■ ASSIGNMENT
Reproduce every line of text in the material below verbatim, leaving out the pictures.
-------- EXERCISE MATERIAL
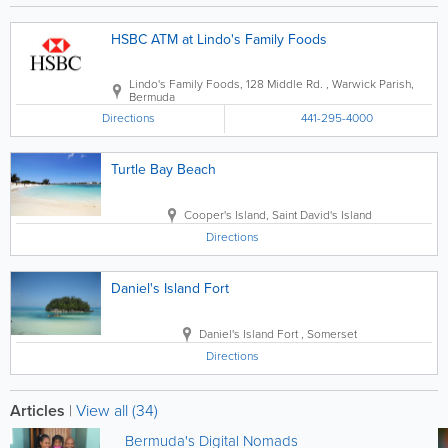
HSBC ATM at Lindo's Family Foods
Lindo's Family Foods
,
128 Middle Rd.
,
Warwick Parish
,
Bermuda
Directions
441-295-4000
Turtle Bay Beach
Cooper's Island
,
Saint David's Island
Directions
Daniel's Island Fort
Daniel's Island Fort
,
Somerset
Directions
Articles
|
View all (34)
Bermuda's Digital Nomads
----------------
■ RESULT BELOW
HSBC ATM at Lindo's Family Foods
Lindo's Family Foods
,
128 Middle Rd.
,
Warwick Parish
,
Bermuda
Directions
441-295-4000
Turtle Bay Beach
Cooper's Island
,
Saint David's Island
Directions
Daniel's Island Fort
Daniel's Island Fort
,
Somerset
Directions
Articles
|
View all (34)
Bermuda's Digital Nomads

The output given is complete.